For both, you should be grateful.


Copyright 2011 DarcKnyt, All rights reserved


9 thoughts on “Blech of Eli

  1. This comment contains spoilers so don’t read it if you don’t want me to blow this crappy movie for you.

    Did I leave something to spoil? how do you spoil something that’s already bad?

    What baffles me about this movie is that we’re supposed to believe that Denzel’s character is reading Braille and that he’s blind. Then why was he using a light to read the book?

    It was pretty funny. He couldn’t be any less blind-like. It became pretty obvious early on they wanted us to believe it but they never did get it right.

    I did not like this movie at all. Cyborg was a much better post-apocalyptic movie.

    I don’t know if I ever finished stomaching JCVD’s post-apocalyptic adventure. Or is the original pilot for The Six Million Dollar Man (which was based on a novel called Cyborg, btw)?

  2. And Mila Kunis couldn’t pull off bad ass to save her life.

    She’s always gonna be that chick from That 70s Show who got dumped by Ashton Kutcher to me.

  3. Sounds about as reasonable as Odysseus taking ten years to get from Troy to Ithaca, only staggeringly less entertaining. Nice work indeed.

    It was horrible in a lot of ways. Such a pity; so much potential.

    It is, however, comforting to know that useful abilities bloom like daisies in a meadow when one lives in a post-apocalyptic world. Long as I can kill people with my shoe laces, everything will be fine.

    You never know what you can do until you try, I guess. 😉

    Thanks for setting my mind at rest.

    Happy to be of service.

    PS Is that a new banner smirking up top there, or was I just not paying enough attention before? Either way it is looking tidily spiffy.

    It is indeed a new banner. One of many to come I’m sure.


    I like WIGSF, had trouble believing that Eli was suppose to be blind the whole time.

    Yeah, that was pretty weak. There are a lot of cool things blind people can do but I’m not sure firing a gun with pin-point accuracy is one of them.

  5. Yay for Blues Brothers references. Now there’s movie worth watching…

    Beg to differ. Just sayin’.

    Your first post-apocalyptic movie? No Waterworld, Mad Max, I Am Legend, Omega Man, Planet of the Apes, Red-Dawn, Titan AE, Wall-E, or the greatest feel-good post-apoc movie of all time, Six-String Samurai?

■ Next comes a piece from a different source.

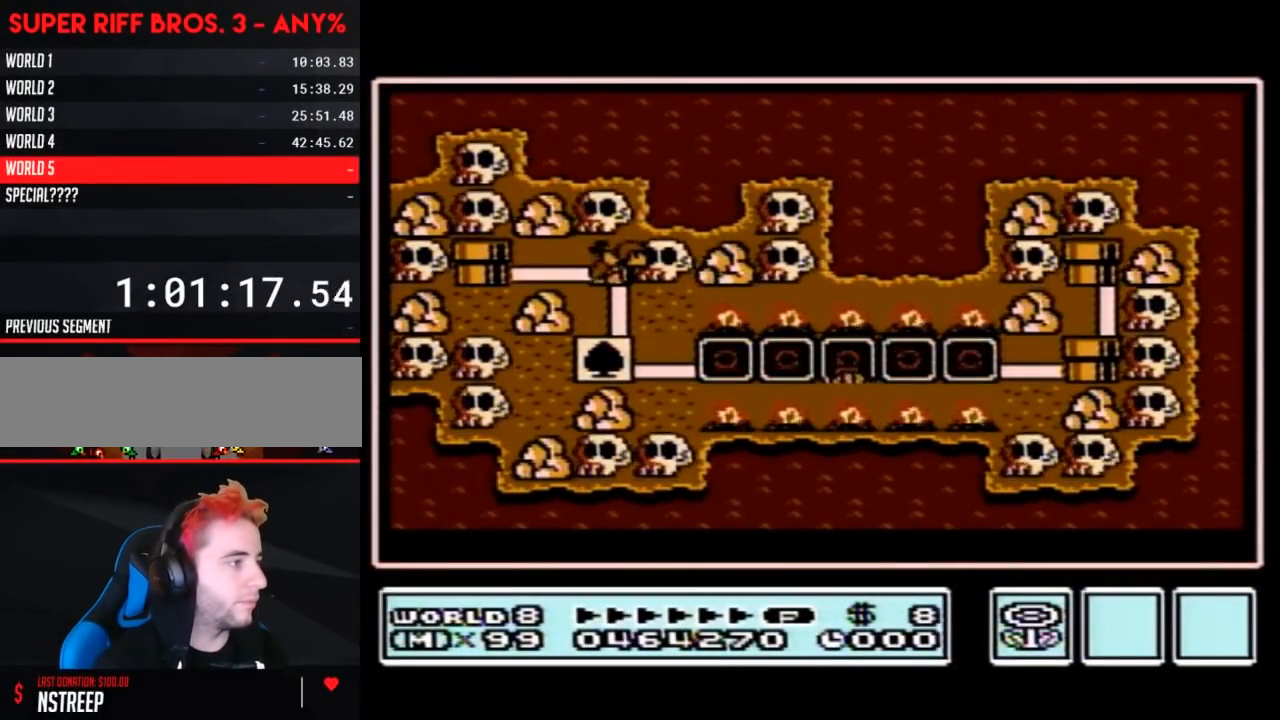
{"buttons": ["B", "DPAD_RIGHT"], "events": [[117, "DPAD_RIGHT", "down"]]}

    Oh, those count? I thought all post-apocalyptic movies involved a strong male archetype character of no depth who has to save one or more femme fatales and/or the species from extinction while fending off bumbling caricatures of enemies and… wow. Okay, I guess I have seen my share of that genre. I never figured Wall-E for one, so good on you for spotting that.

    • But seriously, Six String Samurai is great – as long as you know going into it that you’re going to be wasting two hours.

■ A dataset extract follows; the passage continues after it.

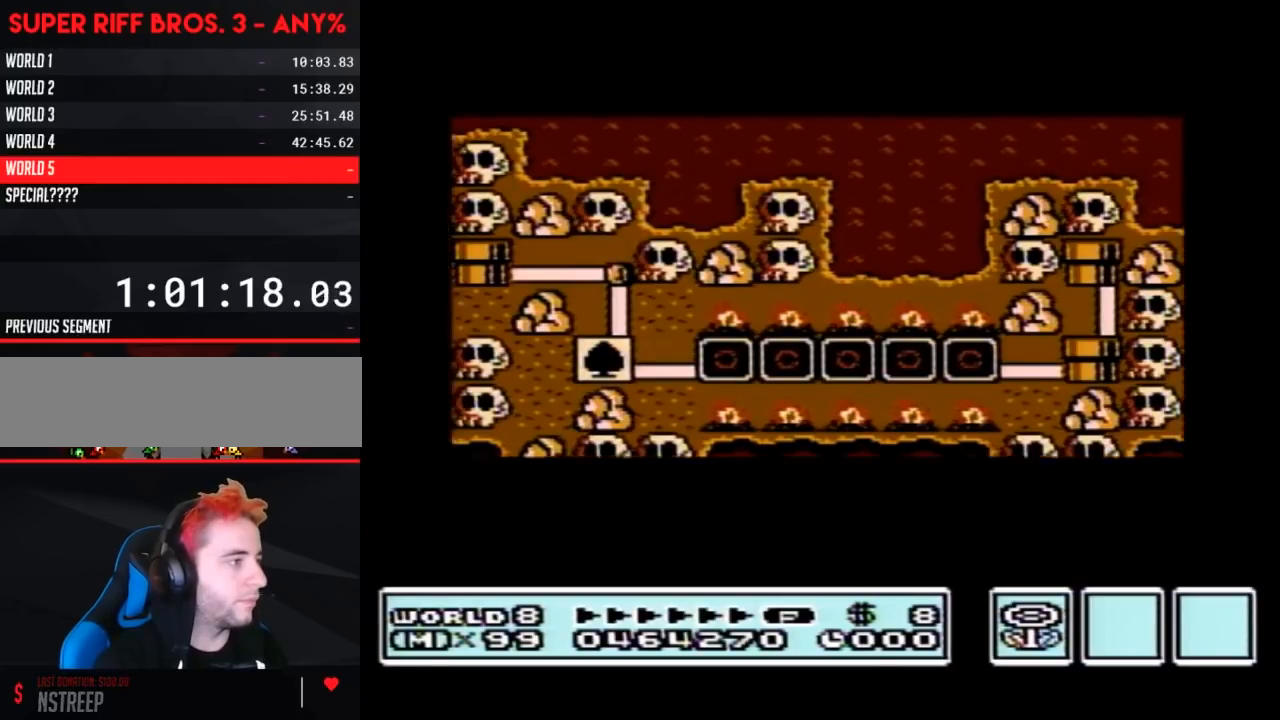
{"buttons": ["B", "DPAD_RIGHT"], "events": []}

      *rim shot* And Lord knows, I’ve wasted a lot of hours. A lot.

  6. I watched this movie Saturday night and I really liked it. I went in with no expectations since I don’t like post-apocalyptic movies and seldom watch that genre. I thought the cinematography was beautiful, and the message of faith and persistence kept me glued to the TV. I didn’t even complain about the 2 hour run time.

    Wow, really? Interesting. I almost strained a muscle rolling my eyes, and nearly dislocated my jaw yawning. Too predictable, boring and trite. How many cliches, flat characters and predictable outcomes can be shoved into a single movie? Answer: LOADS. 🙂

  7. Nice movie review! I enjoyed reading your review far more than you enjoyed seeing the movie. FAR more. Alright, it’s not even a good comparison. That’s like saying your cooking is better than eating mud. I’ll just say that you could be a pro movie reviewer. I think that’s a good enough compliment. 😉

    It certainly is! Thank you so much, Spark! I’m glad you enjoyed it. 🙂

  8. I’ve heard mixed opinions on the movie. Some people’s opinions I value, others, I don’t.

    True enough of all things, I’d say. You SHOULD weigh opinions objectively. 🙂

    Sounds like Book of Eli will fall under the “movies to poke fun of” movie night category (because sometimes it’s nice to watch a bad movie and rip on it the entire time)

    We look at ALL movies that way now! 🙂 Have fun. It’s very poke-fun-able.

    I haven’t seen anything great in awhile.

    Last GREAT movie I saw was Doubt.